* _Exercise brief_: Everything from the line with "تسعى شركة النصر دائمًا لتقديم أفضل خدما" to the end of the data is to be retyped exactly, and nothing else.

+ + +

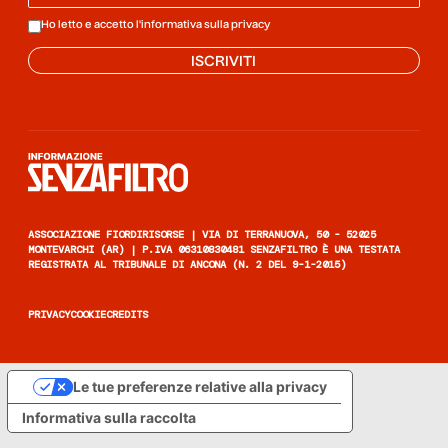
Ho letto e accetto l'informativa sulla
privacy
ISCRIVITI
Informazione senza filtro
ASSOCIAZIONE FIORDIRISORSE | VIA DI TERRANUOVA, 50 - 52025
MONTEVARCHI (AR) | P.IVA 06310830481 SENZAFILTRO È UNA TESTATA
REGISTRATA AL TRIBUNALE DI ANCONA (N. 2 DEL 9-1-2015)
PRIVACY
COOKIE
CREDITS
Le tue preferenze relative alla privacy
Informativa sulla raccolta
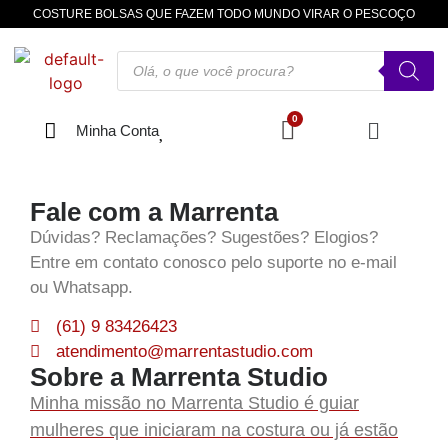
COSTURE BOLSAS QUE FAZEM TODO MUNDO VIRAR O PESCOÇO
Minha Conta
Fale com a Marrenta
Dúvidas? Reclamações? Sugestões? Elogios?
Entre em contato conosco pelo suporte no e-mail
ou Whatsapp.
(61) 9 83426423
atendimento@marrentastudio.com
Sobre a Marrenta Studio
Minha missão no Marrenta Studio é guiar
mulheres que iniciaram na costura ou já estão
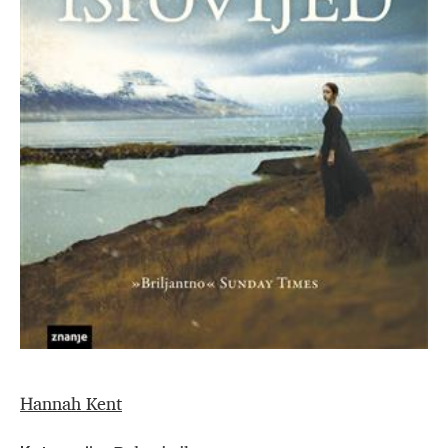
Hannah Kent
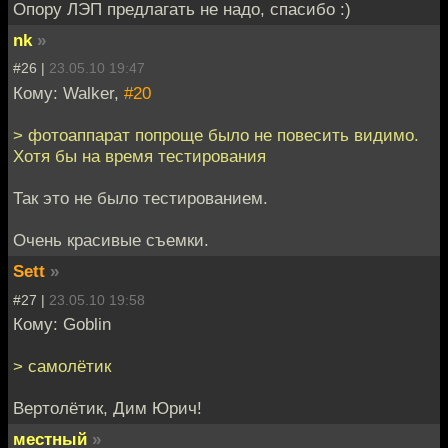
Опору ЛЭП предлагать не надо, спасибо :)
nk
»
#26 |
23.05.10 19:47
Кому: Walker,
#20
> фотоаппарат попроще было не повесить видимо.
Хотя бы на время тестирования
Так это не было тестированием.
Очень красивые съемки.
Sett
»
#27 |
23.05.10 19:58
Кому: Goblin
> самолётик
Вертолётик, Дим Юрич!
местный
»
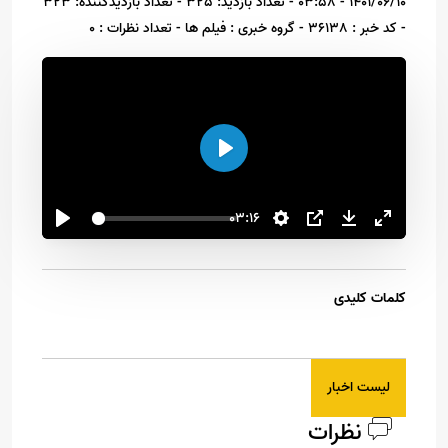
1401/06/10 - 03:58
- تعداد بازدید: 325
- تعداد بازدیدکننده: 323
- کد خبر : 36138
- گروه خبری : فیلم ها
- تعداد نظرات : 0
اجرا
03:16
کلمات کلیدی
لیست اخبار
نظرات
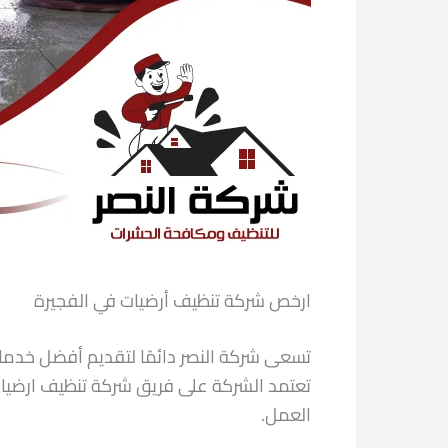
ارخص شركة تنظيف أرضيات في الفجيرة
تسعى شركة النصر دائمًا لتقديم أفضل خدما
تعتمد الشركة على فريق شركة تنظيف ارضيات
العمل.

+ + +

* _The answer_:
تسعى شركة النصر دائمًا لتقديم أفضل خدما
تعتمد الشركة على فريق شركة تنظيف ارضيات
العمل.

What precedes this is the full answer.